Exploring the trade-off of new treatments for BCG-unresponsive NMIBC
Saturday’s debate surveyed the pros and cons of new bladder-sparing treatments for BCG-unresponsive non-muscle-invasive bladder cancer.

New options are available to help patients with Bacillus Calmette-Guerin (BCG)-unresponsive non-muscle-invasive bladder cancer (NMIBC) avoid or delay radical cystectomy.
“With a full armamentarium of agents with multiple mechanisms of action, it’s a game-changing era to preserve bladder and quality of life,” said Tullika Garg, MD, MPH, FACS, associate professor in the department of urology at Geisinger Health System. Dr. Garg moderated Saturday’s Plenary, “Controversies in Urology: Double Intravesical Chemotherapy Is Preferred Over New FDA-Approved Agents for BCG Unresponsive NMIBC: The Price of Success.”
To help you make informed treatment decisions, the session explored the pros and cons of double intravesical chemotherapy with Gemcitabine/Docetaxel (Gem/Doce) versus the new FDA-approved bladder-sparing treatments for BCG-unresponsive NMIBC.
Vignesh Packiam, MD, associate professor of urology at Rutgers Cancer Institute of New Jersey, set the stage by defining BCG-unresponsive NMIBC. Patient must meet two out of three criteria: They must exhibit high-grade papillary (TaT1) NMIBC within six months of last BCG, high-grade carcinoma in situ (CIS) NMIBC within 12 months of last BCG or high-grade T1 NMIBC recurrence at first (three months) evaluation after a single induction course of BCG. He presented data to build a persuasive case for Gem/Doce. “It’s widely available, well-tolerated, highly efficacious and cost-effective. That’s why it’s a no-brainer to give this treatment for patients with unresponsive disease,” Dr. Packiam said.

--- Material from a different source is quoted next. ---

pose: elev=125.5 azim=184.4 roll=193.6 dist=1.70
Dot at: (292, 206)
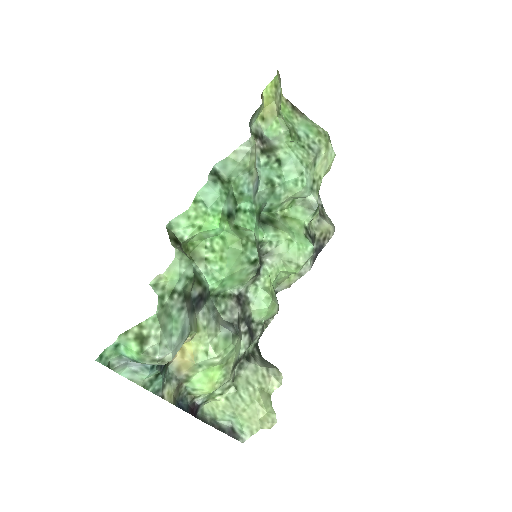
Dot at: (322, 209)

Shreyas S. Joshi, MD, MPH, assistant professor of urology at Emory University School of Medicine, presented the opening argument for the new FDA-approved agents, pembrolizumab (Keytruda), nadofaragene firadenovec (Adstiladrin) and nogapendekin alfa inbakicept-pmin (Anktiva), citing favorable data on prospective comprehensive outcomes reporting, side effects and long-term progression-free survival. “There’s no silver bullet for treating BCG-unresponsive disease, but these new agents offer the highest level of data, plus they capitalize on the immune sensitivity of bladder cancer,” he said.
William Huang, MD, urologic oncologist at NYU Langone Medical Center and the Perlmutter Cancer Institute, offered solid points for why Gem/Doce is still the preferred agent for NMIBC despite the explosion of new agents. From a cost standpoint alone, “Gem/Doce, at under $10,000 per year, is 20 times less than all the other agents,” he said.

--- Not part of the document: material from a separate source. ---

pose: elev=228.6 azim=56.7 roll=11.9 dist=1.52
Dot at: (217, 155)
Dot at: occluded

“There is a cost for innovation,” said Cheryl Lee, MD, chair of the department of urology at The Ohio State University. “The novel agents approved by the FDA are potentially creating multiple lines of therapy for patients with NMIBC, particularly with CIS, with 89% cystectomy avoidance at 24 months.”
Which agent to choose? “All options incur costs in terms of financial, adverse events, treatment burden and clinical operations,” Dr. Garg said. “We need algorithms to sequence agents.”